The photosensitive resin compositions according to Examples 1 to 7 and Comparative Examples 1 to 5 were spin-coated on a glass plate, and were sequentially heat treated at 180 ° C. for 60 minutes at 300 ° C. and at 60 ° C. for 60 minutes in a furnace under a nitrogen stream. A 10 μm film was formed and then measured using a thermogravimetric analysis (TGA-Q500). When the temperature was raised to 10 ° C./min from room temperature to 600 ° C. in a nitrogen atmosphere, the temperature of the portion having a mass loss of 5% relative to the initial mass was confirmed, and the results are shown in Table 3 below.

T _5% (℃) Strength (kgf / mm ² ) Young's modulus (kgf / mm ² ) % Elongation Residual stress (Mpa) Example 1 465 8.0 270.0 65.0 27 Example 2 468 9.0 258.0 63.0 28 Example 3 470 10.0 300.0 61.0 30 Example 4 470 11.2 315.0 58.0 30 Example 5 475 11.3 320.0 50.0 30 Example 6 450 7.0 255.0 68.0 25 Example 7 475 11.3 320.0 50.0 30 Comparative Example 1 420 7.0 250.0 70.0 23 Comparative Example 2 470 11.0 310.0 55.0 38 Comparative Example 3 485 12.0 330.0 45.0 40 Comparative Example 4 435 7.5 270 50 25 Comparative Example 5 430 8 260 50 24

Through Table 3, the photosensitive resin composition according to the embodiment includes a compound having a specific structure as a crosslinking agent, thereby improving flexibility (photothermal resistance is maintained at the same level) than the photosensitive resin composition containing no crosslinking agent of the structure. Can be.

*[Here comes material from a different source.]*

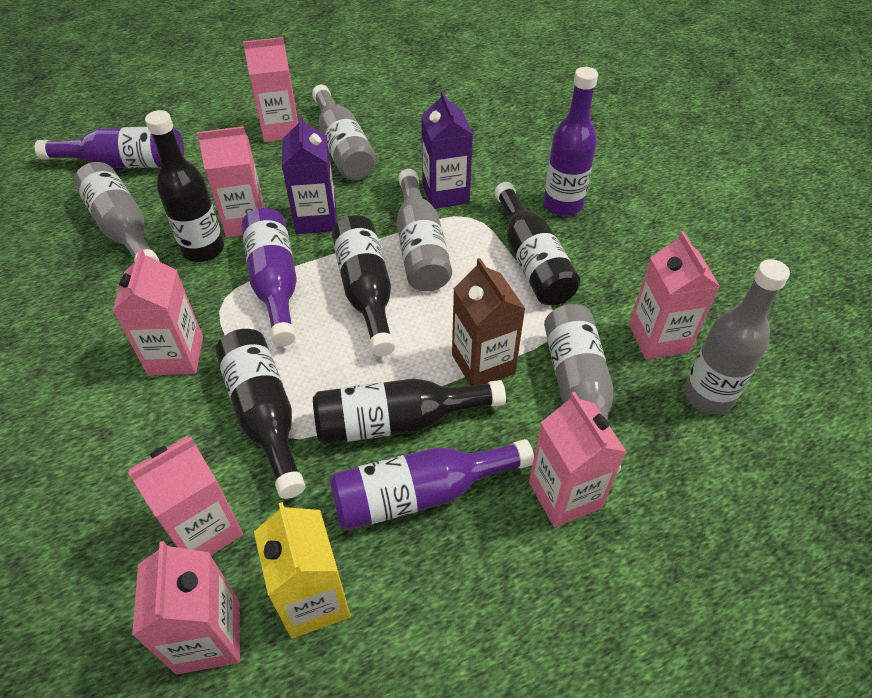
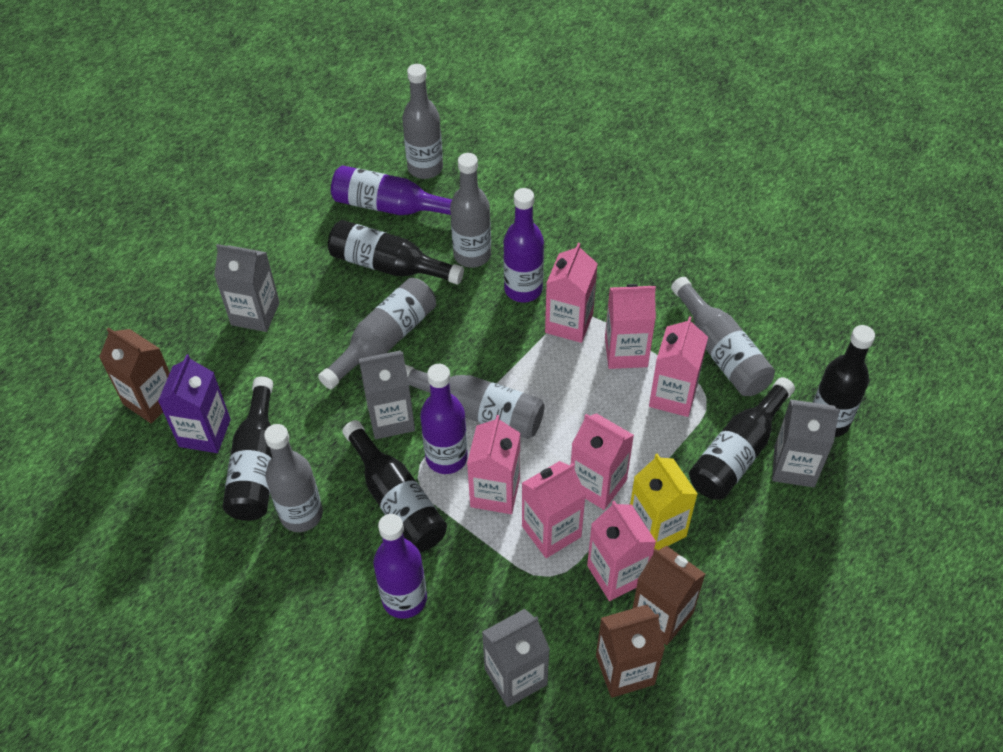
brown carton: 1 -> 3
grey bottle: 5 -> 6
grey carton: 0 -> 4
purple carton: 2 -> 1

The present invention is not limited to the above embodiments, but may be manufactured in various forms, and a person skilled in the art to which the present invention pertains has another specific form without changing the technical spirit or essential features of the present invention. It will be appreciated that the present invention may be practiced as. Therefore, it should be understood that the embodiments described above are exemplary in all respects and not restrictive.

Claims (10)

(A) alkali-soluble resins;
(B) photosensitive diazoquinone compound;
(C) a crosslinking agent comprising a triazine core, a urethane linking group and a substituted or unsubstituted C3 to C10 alkoxy group; And
(D) solvent
Photosensitive resin composition comprising a.
The method of claim 1,
The crosslinking agent is a photosensitive resin composition represented by the following formula (1):
[Formula 1]

In Chemical Formula 1,
R ¹ to R ³ are each independently a substituted or unsubstituted C3 to C10 alkoxy group,
R ⁴ to R ⁶ are each independently a hydrogen atom or * -C (= 0) R ⁷ (R ⁷ is a C3 to C10 alkoxy group).
The method of claim 2,
The R ⁴ to R ⁶ are each independently a hydrogen atom photosensitive resin composition.
The method of claim 1,
The compound represented by Formula 1 is 3 to 30 parts by weight based on 100 parts by weight of the alkali-soluble resin photosensitive resin composition.
The method of claim 1,
The alkali-soluble resin is a photosensitive resin composition comprising a polybenzoxazole precursor, a polyimide precursor, a novolak resin or a combination thereof.
The method of claim 1,
The positive photosensitive resin composition further comprises a dissolution regulator.
The method of claim 1,
The photosensitive resin composition,
Per 100 parts by weight of the alkali-soluble resin
5 parts by weight to 50 parts by weight of the photosensitive diazoquinone compound,
1 to 20 parts by weight of the crosslinking agent,
Photosensitive resin composition comprising 100 parts by weight to 500 parts by weight of the solvent.
The method of claim 1,
The photosensitive resin composition further comprises an additive of malonic acid, 3-amino-1,2-propanediol, leveling agent, fluorine-based surfactant, radical polymerization initiator or a combination thereof.
The photosensitive resin film manufactured using the photosensitive resin composition of any one of Claims 1-8.
An electronic device comprising the photosensitive resin film of claim 9.